%%
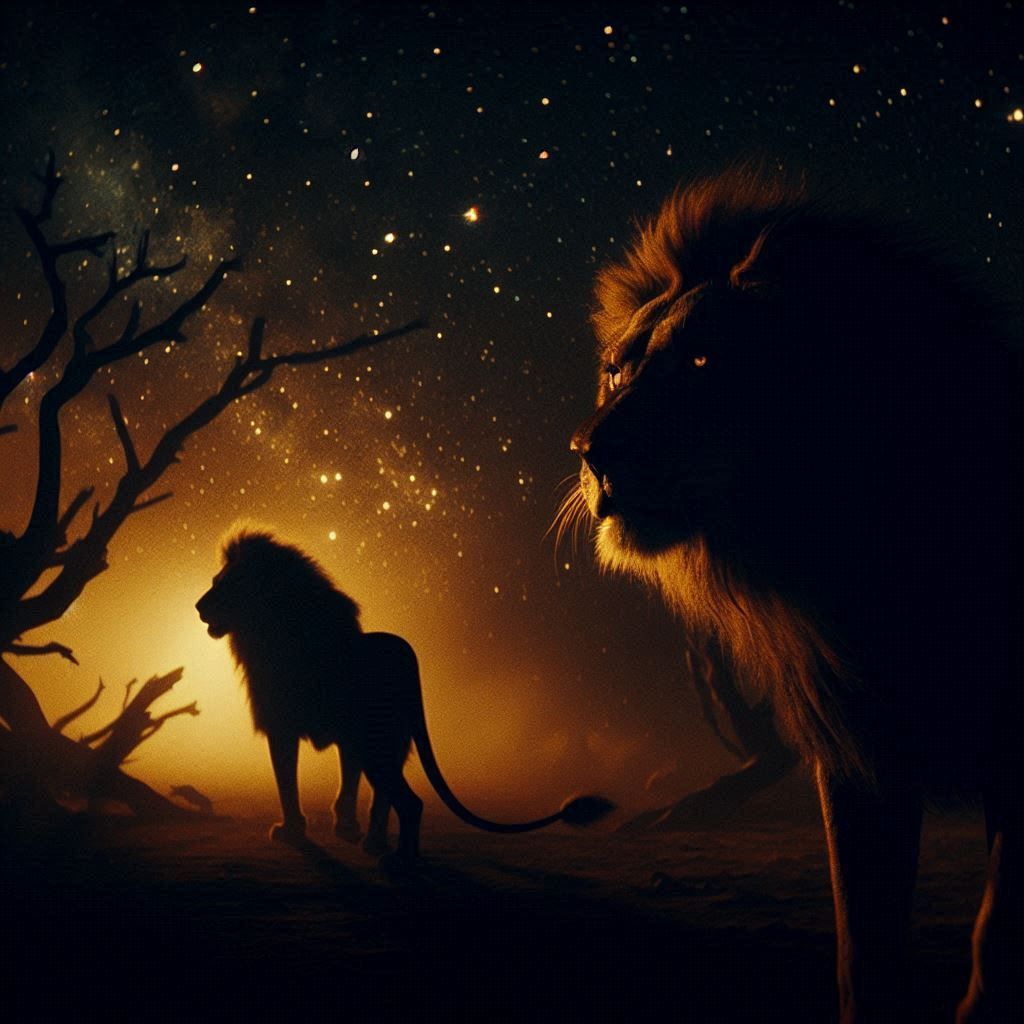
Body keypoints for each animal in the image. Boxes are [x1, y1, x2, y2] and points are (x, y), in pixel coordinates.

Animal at [195, 529, 612, 864]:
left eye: (224, 585)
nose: (198, 607)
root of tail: (408, 656)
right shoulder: (346, 740)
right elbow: (347, 783)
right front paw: (346, 827)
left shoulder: (282, 728)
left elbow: (287, 784)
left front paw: (292, 831)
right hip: (389, 741)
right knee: (388, 798)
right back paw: (378, 844)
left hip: (378, 745)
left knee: (411, 802)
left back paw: (400, 861)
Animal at [567, 170, 1020, 1023]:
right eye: (618, 370)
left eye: (703, 361)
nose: (589, 452)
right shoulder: (860, 753)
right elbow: (862, 950)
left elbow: (995, 937)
%%
## TASK DETAILS
Retype exactly, please, each line from the line that contains "right elbow: (347, 783)" through the last line of the entries above, with nothing added.

## OUTPUT BELOW
right elbow: (347, 783)
right front paw: (346, 827)
left shoulder: (282, 728)
left elbow: (287, 784)
left front paw: (292, 831)
right hip: (389, 741)
right knee: (388, 798)
right back paw: (378, 844)
left hip: (378, 745)
left knee: (411, 802)
left back paw: (400, 861)
Animal at [567, 170, 1020, 1023]:
right eye: (618, 370)
left eye: (703, 361)
nose: (589, 452)
right shoulder: (860, 753)
right elbow: (862, 950)
left elbow: (995, 937)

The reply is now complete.